Practiced web scraping by collecting and preparing all African BBC country profiles via BBC Country Profiles using Python, then importing them into PowerBI to clean and turn into a timeline visual.
For country profiles page http://news.bbc.co.uk/2/hi/country_profiles/default.stm
Each country profile link is stored in data/tl_links.csv
final_timeline.csv is a table of all the events that occurred from each countries:
Columns
| Column | Example | Data Type |
|---|---|---|
| EventID | 1 | Number |
| EventYear | c. 600BC | Text |
| EventDescription | Carthaginians expand settlements along the North African coast. | Text |
| CountryName | Algeria | Text |
| EventLink | http://news.bbc.co.uk/1/hi/world/middle_east/country_profiles/790556.stm | Text |
| CountryID | DZ | Text |
| ConvertedYear | -600 | Number |
cids.csv is a table mapping each country to their unique ids:
| Column | Example | Data Type |
|---|---|---|
| CountryID | DZ | Text |
| CountryName | Algeria | Text |
tl_links.csv contains all country profile links and their corresponding countries:
| Column | Example | Data Type |
|---|---|---|
| CountryName | DZ | Text |
| Links | http://news.bbc.co.uk/1/hi/world/middle_east/country_profiles/790556.stm | Text |
I resolved the 19 remaining errors manually in Excel, then created a year table based on the corrected dataset from final_timeline.csv in Power BI.
| Column | Example | Data Type |
|---|---|---|
| ConvertedYear | -399.0 | Number |
fill_cids.py for fixing missing country ids in the timeline table. The output from this is updated_timeline_v2.csv
fix_century.py for fixing any wrong year integer with 'EventYear' that contains the text 'century'. The output from this is final_timeline.csv
fix_missing_links.py for fixing missing links. Missing links were in other columns. This script went to each row and shifted three values three times so the links eventually got to their right columns. Output for this was updated_timeline_v3.csv
fix_years.py create a column to convert string event year into integers. The output from this is updated_timeline.csv
get_all_events.py for collecting all events on each country profile webpage using the get_links.py data generator output data/raw_timeline.csv to run a scrape timeline data function for each link in the table.

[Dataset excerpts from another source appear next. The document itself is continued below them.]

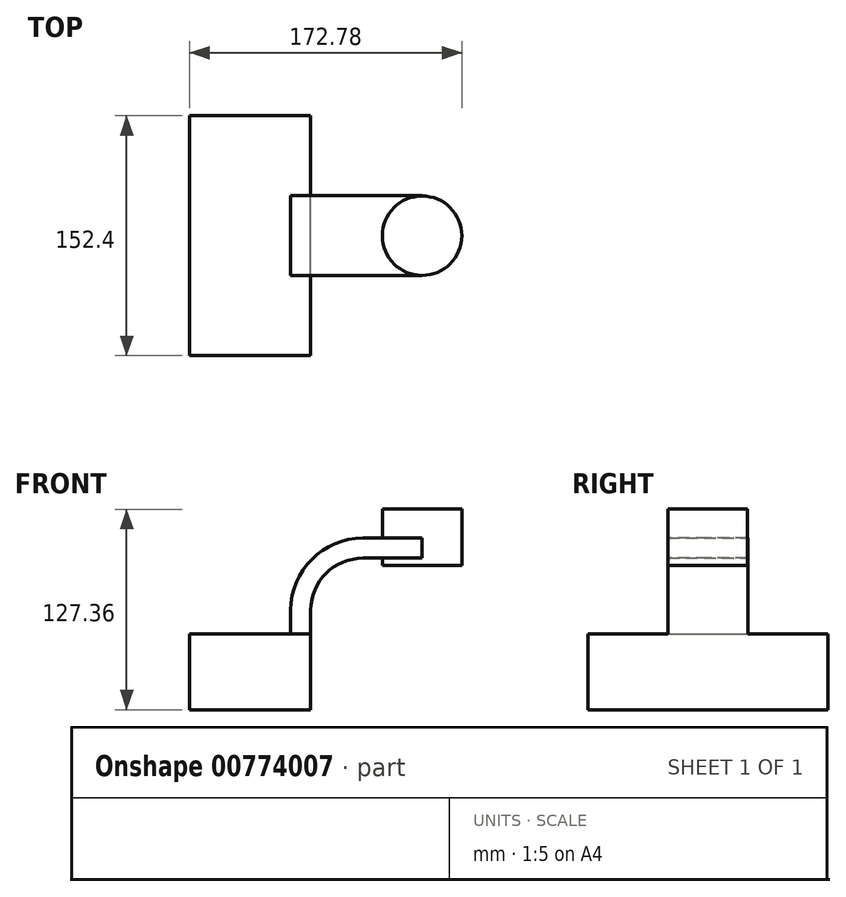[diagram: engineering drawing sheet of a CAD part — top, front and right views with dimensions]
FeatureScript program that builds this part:
annotation { "Feature Type Name" : "Feature", "Feature Type Description" : "" }
export const myFeature = defineFeature(function(context is Context, id is Id, definition is map)
    precondition{}
    {
        {
            var Q0;
            Q0=qCreatedBy(makeId("Front.planeOp"),FACE);
            var sketch = newSketch(context, id + "F0", { "sketchPlane" : qUnion([Q0])});
            skLineSegment(sketch, "E0.bottom", {"start": v(-33.65, 21.17) * mm, "end": v(43.21, 21.17) * mm});
            skLineSegment(sketch, "E0.top", {"start": v(-33.65, -27.11) * mm, "end": v(43.21, -27.11) * mm});
            skLineSegment(sketch, "E0.left", {"start": v(-33.65, 21.17) * mm, "end": v(-33.65, -27.11) * mm});
            skLineSegment(sketch, "E0.right", {"start": v(43.21, 21.17) * mm, "end": v(43.21, -27.11) * mm});
            skLineSegment(sketch, "E1.bottom", {"start": v(91.8, 100.25) * mm, "end": v(139.13, 100.25) * mm});
            skLineSegment(sketch, "E1.top", {"start": v(91.8, 64.68) * mm, "end": v(139.13, 64.68) * mm});
            skLineSegment(sketch, "E1.left", {"start": v(91.8, 100.25) * mm, "end": v(91.8, 64.68) * mm});
            skLineSegment(sketch, "E1.right", {"start": v(139.13, 100.25) * mm, "end": v(139.13, 64.68) * mm});
            skLineSegment(sketch, "E2", {"start": v(43.21, 21.17) * mm, "end": v(43.21, 36.13) * mm});
            skArc(sketch, "E3", {"start": v(43.21, 36.13) * mm, "mid": v(52.89, 59.49) * mm, "end": v(76.25, 69.16) * mm});
            skLineSegment(sketch, "E4", {"start": v(76.25, 69.16) * mm, "end": v(113.9, 69.16) * mm});
            skLineSegment(sketch, "E5.0", {"start": v(76.25, 81.86) * mm, "end": v(113.9, 81.86) * mm});
            skArc(sketch, "E5.1", {"start": v(30.51, 36.13) * mm, "mid": v(43.9, 68.47) * mm, "end": v(76.25, 81.86) * mm});
            skLineSegment(sketch, "E5.2", {"start": v(30.51, 21.17) * mm, "end": v(30.51, 36.13) * mm});
            skLineSegment(sketch, "E6", {"start": v(113.9, 69.16) * mm, "end": v(113.9, 100.25) * mm});
            skLineSegment(sketch, "E7", {"start": v(113.9, 69.16) * mm, "end": v(113.9, 64.68) * mm});
            skFitSpline(sketch, "E8", {"points": [v(-33.65, 21.17) * mm, v(76.25, 81.86) * mm], "startDerivative": vector(71.06, 83.97) * mm, "endDerivative": vector(182.05, -4.25) * mm});
            skSolve(sketch);
        }
        {
            var Q0;
            Q0=makeQuery(id+"F0.imprint","IMPRINT",FACE,{"disambiguationData":[TD([[makeQuery(id+"F0.imprint","IMPRINT",EDGE,{"derivedFrom":sQuery(id+"F0.wireOp",EDGE,"E0.top")}),1.0]])]});
            extrude(context, id + "F1", {"entities" : qUnion([Q0]), "endBound" : BoundingType.SYMMETRIC, "depth" : 152.4 * mm, "offsetDistance" : 25.4 * mm});
        }
        {
            var Q0;
            {var subQ0=sQuery(id+"F0.wireOp",EDGE,"E5.0");var subQ1=sQuery(id+"F0.wireOp",EDGE,"E1.left");var subQ2=makeQuery(id+"F0.imprint","INTERSECT",VERTEX,{"derivedFrom":[subQ1,subQ0]});Q0=makeQuery(id+"F0.imprint","IMPRINT",FACE,{"disambiguationData":[TD([[makeQuery(id+"F0.imprint","IMPRINT",EDGE,{"disambiguationData":[TD([[subQ2,-1.0]])],"derivedFrom":subQ1}),1.0]])]});}
            var Q1;
            {var subQ1=sQuery(id+"F0.wireOp",EDGE,"E2");Q1=makeQuery(id+"F0.imprint","IMPRINT",FACE,{"disambiguationData":[TD([[makeQuery(id+"F0.imprint","IMPRINT",EDGE,{"derivedFrom":subQ1}),1.0]])]});}
            extrude(context, id + "F2", {"entities" : qUnion([Q0, Q1]), "operationType" : NewBodyOperationType.ADD, "endBound" : BoundingType.SYMMETRIC, "depth" : 50.8 * mm, "offsetDistance" : 25.4 * mm});
        }
        {
            var Q0;
            Q0=sQuery(id+"F0.wireOp",EDGE,"E8");
            extrude(context, id + "F3", {"bodyType" : ToolBodyType.SURFACE, "surfaceEntities" : qUnion([Q0]), "endBound" : BoundingType.SYMMETRIC, "depth" : 12.7 * mm, "offsetDistance" : 25.4 * mm});
        }
        {
            var Q0;
            Q0=makeQuery(id+"F0.imprint","IMPRINT",FACE,{"disambiguationData":[TD([[makeQuery(id+"F0.imprint","IMPRINT",EDGE,{"derivedFrom":sQuery(id+"F0.wireOp",EDGE,"E5.1")}),1.0]])]});
            extrude(context, id + "F4", {"entities" : qUnion([Q0]), "operationType" : NewBodyOperationType.ADD, "endBound" : BoundingType.SYMMETRIC, "depth" : 12.7 * mm, "offsetDistance" : 25.4 * mm});
        }
        {
            var Q0;
            {var subQ0=sQuery(id+"F0.wireOp",EDGE,"E1.right");Q0=makeQuery(id+"F0.imprint","IMPRINT",FACE,{"disambiguationData":[TD([[makeQuery(id+"F0.imprint","IMPRINT",EDGE,{"derivedFrom":subQ0}),-1.0]])]});}
            var Q1;
            Q1=sQuery(id+"F0.wireOp",EDGE,"E6");
            revolve(context, id + "F5", {"operationType" : NewBodyOperationType.ADD, "surfaceOperationType" : NewSurfaceOperationType.NEW, "entities" : qUnion([Q0]), "axis" : qUnion([Q1]), "revolveType" : RevolveType.FULL});
        }
    });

get_links.py for collecting all links associated with the continent. Some African countries were listed as Middle Eastern, so we customized the code to assure to collected all data from all African countries by comparing them to our make_cid.py data generator output data/cids.csv.
make_cid.py for listing all country names and ids associated with the continent. We used two lists to create the table.
merge_event_cid.py for merging get_all_events.py output data/raw_timeline.csv with make_cid.py output data/cids.csv via a left join. This assigned the correct country ids with the correct country names.
├───data
│ ├───cleaned_data
│ └───old_data
├───images
├───power_bi
└───scripts
README.md
This diagram overs the number of events in each year, it has a slicer for the user to view country group, and it has a pike chart for each country.
I did more manual editing on the datasets in Power Query editor, especially in the EventYear and ConvertedYear columns of the timeline dataset.